Page:Revue des Deux Mondes - 1905 - tome 28.djvu/768

La bibliothèque libre.
Le texte de cette page a été corrigé et est conforme au fac-similé.

Bientôt les plus hardis parmi les instigateurs du mouvement populaire, sans se laisser arrêter par la résistance des quelques agens de police qui formaient seuls la garde du préfet, étaient entrés à l’Hôtel de Ville, et tandis que l’un d’eux hissait le drapeau rouge sur le dôme du vieux palais, les autres se montraient au balcon et faisaient ratifier par les acclamations d’une foule confiante la composition d’un Comité de Salut public, dont les membres lui étaient pour la plupart inconnus.

Comme j’arrivais à l’Hôtel de Ville, et tandis que les gardes nationaux, s’emparant du fort Lamothe, y prenaient les fusils qu’on leur avait jusqu’alors refusés, le Comité venait de se partager en trois Commissions : celle des intérêts publics, celle des finances et celle de la guerre. Quelle que fût mon incompétence, je me fis inscrire à cette dernière, car l’angoisse de la lutte contre l’envahisseur dominait en moi, à cette heure douloureuse, tout autre sentiment.
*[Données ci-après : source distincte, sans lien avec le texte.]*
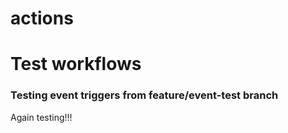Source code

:# actions
# Test workflows

### Testing event triggers from feature/event-test branch ###
Again testing!!!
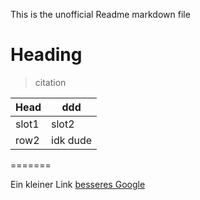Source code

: This is the unofficial Readme markdown file
# Heading
> citation

|Head   |    ddd  |
|-------|---------|
| slot1 |   slot2 |
| row2  | idk dude|
=======

Ein kleiner Link [besseres Google](https://scholar.google.com)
Tel ne semblait pas être l’état d’âme de la plupart de mes nouveaux collègues ; tout entiers à la joie d’avoir renversé l’Empire, ils ne doutaient pas que la proclamation de la République ne fût le signal des victoires prochaines : nous allions revoir les volontaires de 92 et l’irrésistible élan d’une armée de citoyens !

Pour quelques-uns, pour le petit groupe des affiliés à l’Internationale, peu importaient les victoires de l’Allemagne ; ils ne voyaient dans la disparition de toute force de résistance que la possibilité d’appliquer leur programme : « Plus de patrie ; la solidarité des travailleurs de toute nationalité dans la lutte contre le capital et la propriété. »


III

A côté du Comité de Salut public, une bande composée, suivant l’expression de Challemel-Lacour, « de ce qu’il y a de pire dans le mauvais, » se proclama « Comité de Sûreté générale, » et s’empara de l’Hôtel de Police, où elle rencontra et fit prisonniers le commissaire spécial Jacomet et ses agens. Elle avait pour chef Timon, ancien conseiller d’arrondissement, récemment déclaré en état de faillite, poursuivi sous l’inculpation de « piquage d’once, » acquitté d’ailleurs par la cour d’assises du Rhône, mais condamné plus tard à trois ans de prison pour vol.